In states where injuries are disproportionately common due to differences in policy or culture, a map identifying the most distinctive injury death in each state could help policymakers and advocates to push for change, say the researchers.
In an effort to find out the most distinctive cause of injury death in each state, the researchers mined data from the Centers for Disease Control and Prevention, focusing in particular on rates that were higher than the national average.
The data were further analysed to find out whether differences in measurement might account for any distinctive patterns.
Two particularly striking geographical patterns emerged. A cluster of seven states in Appalachia and the Southeast had high relative rates of unintentional firearm deaths – around two to four times the national average.
These states were Alabama, Arkansas, Kentucky, Louisiana, South Carolina, Tennessee and West Virginia.

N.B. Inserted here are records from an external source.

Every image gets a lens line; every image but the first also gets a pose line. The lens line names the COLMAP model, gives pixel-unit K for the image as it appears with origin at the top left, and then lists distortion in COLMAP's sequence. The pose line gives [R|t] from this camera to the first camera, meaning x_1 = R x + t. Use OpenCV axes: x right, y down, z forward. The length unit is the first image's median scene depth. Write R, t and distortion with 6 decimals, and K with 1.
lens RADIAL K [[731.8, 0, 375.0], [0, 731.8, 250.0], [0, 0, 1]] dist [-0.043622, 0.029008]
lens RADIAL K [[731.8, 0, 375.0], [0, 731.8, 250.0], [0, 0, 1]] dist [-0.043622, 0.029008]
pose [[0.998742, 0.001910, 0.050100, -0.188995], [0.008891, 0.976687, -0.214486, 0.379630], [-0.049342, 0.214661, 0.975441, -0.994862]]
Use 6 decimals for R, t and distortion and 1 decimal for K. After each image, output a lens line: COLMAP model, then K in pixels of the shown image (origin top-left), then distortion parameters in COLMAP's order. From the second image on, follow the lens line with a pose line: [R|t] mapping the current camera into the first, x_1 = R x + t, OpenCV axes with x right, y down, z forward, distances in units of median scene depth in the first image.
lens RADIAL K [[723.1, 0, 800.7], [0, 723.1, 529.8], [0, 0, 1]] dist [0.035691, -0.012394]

None of them is among the 18 states that has legislation on the safe storage of firearms, also referred to as child access prevention laws, the researchers point out.

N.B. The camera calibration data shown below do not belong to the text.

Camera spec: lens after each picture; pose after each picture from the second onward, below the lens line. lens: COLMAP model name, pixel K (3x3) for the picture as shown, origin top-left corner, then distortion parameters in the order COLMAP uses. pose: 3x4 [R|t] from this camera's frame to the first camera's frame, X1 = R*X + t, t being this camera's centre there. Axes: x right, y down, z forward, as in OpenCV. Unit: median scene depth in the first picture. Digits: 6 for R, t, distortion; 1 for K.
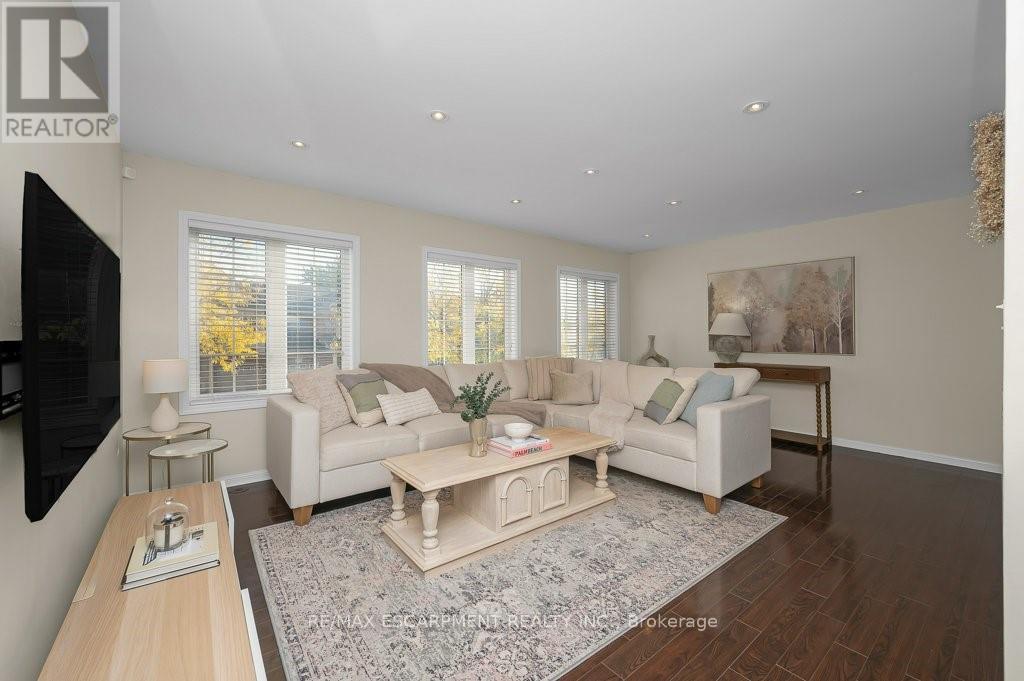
lens RADIAL K [[414.9, 0, 514.2], [0, 414.9, 339.1], [0, 0, 1]] dist [-0.020913, 0.000268]
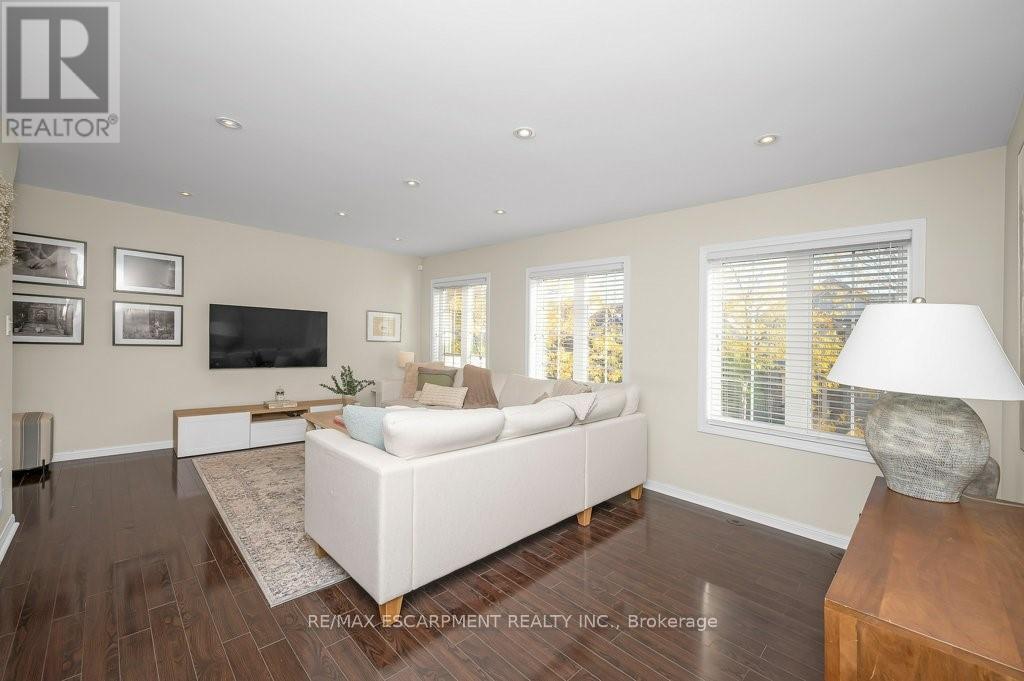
lens RADIAL K [[414.9, 0, 514.2], [0, 414.9, 339.1], [0, 0, 1]] dist [-0.020913, 0.000268]
pose [[0.121533, 0.011981, -0.992515, 0.895314], [-0.052402, 0.998610, 0.005638, -0.034399], [0.991203, 0.051324, 0.121992, 0.825050]]
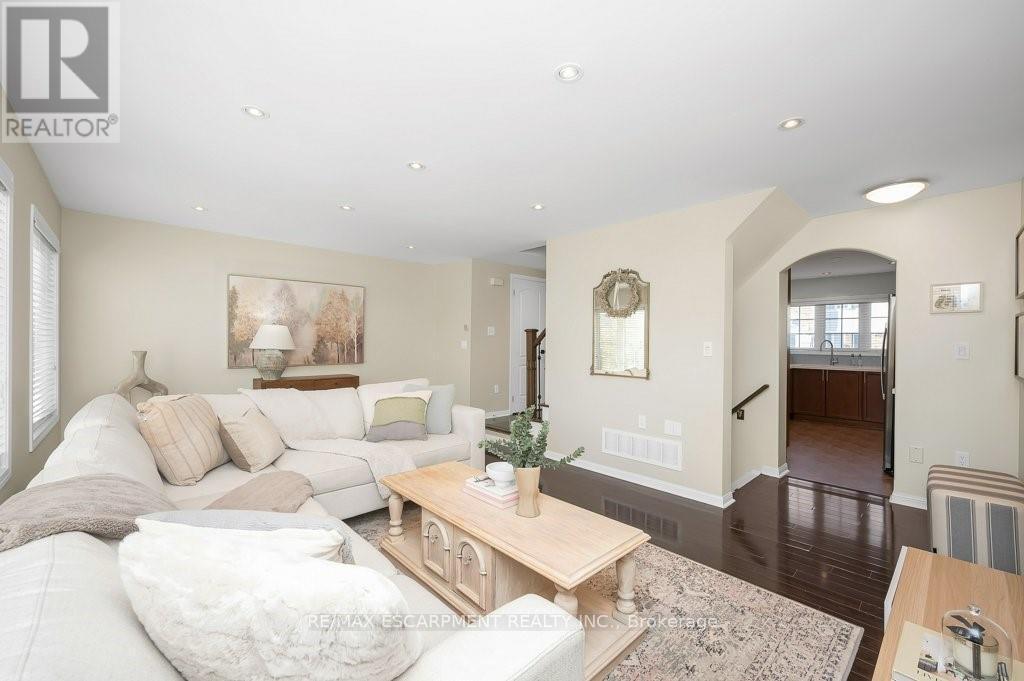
lens RADIAL K [[414.9, 0, 514.2], [0, 414.9, 339.1], [0, 0, 1]] dist [-0.020913, 0.000268]
pose [[-0.086568, 0.006298, 0.996226, -0.506049], [0.006483, 0.999962, -0.005758, -0.026507], [-0.996225, 0.005960, -0.086606, 0.636338]]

And five states on the West coast had high relative rates of ‘legal intervention’ deaths – whereby a suspect or bystander is killed by a police officer or when a police officer is killed in the line of duty – of around two to three-and-a-half times the national average.
These states were California, Oregon, Nevada, New Mexico and Utah.
Legal intervention deaths are not always accurately recorded and classified, say the researchers. But data from Fatal Encounters, an organization that tracks citizens killed by law enforcement, shows that between 2010 and 2014, almost a third of these deaths occurred in the five states even though these states make up just 16% of the population.
This suggests that these states may still have disproportionately high rates of legal intervention deaths, say the researchers.
Elsewhere, rural, Western, and Midwestern states tended to have higher rates of vehicle, machinery and natural/environmental injury deaths, which are probably related to the larger areas of wilderness and agricultural land in these states, suggest the researchers.
An unintentional passenger injury sustained during a car crash was the most distinctive injury death in Montana, South Dakota, and Nebraska.
Four recognized indicators of motor vehicle safety – primary seatbelt law, mandatory ignition key locks for convicted drunk drivers, booster seats, and night time driving restrictions for teens – are completely absent in Montana while South Dakota and Nebraska only have one each. This compares with an average of two per state nationally.
Further analyses of the way in which injury deaths were coded and measured indicated that use of “undetermined intent” classifications and the level of detail used in coding motor vehicle crashes varied substantially by state.
“This study is the first to our knowledge that applies the ‘most distinctive’ map methodology to injury epidemiology and prevention,” write the researchers.
“These findings can help policymakers and public health practitioners identify injuries that, while not necessarily the most burdensome, warrant attention as the most distinctive injury death in their states,” they say.
They add: “In states where injuries are distinctive due to differences in policy or culture, the results could also be a useful tool for advocates who could assert ‘Not only is this injury a problem, it is a problem that we as a state are distinctively bad at addressing’.”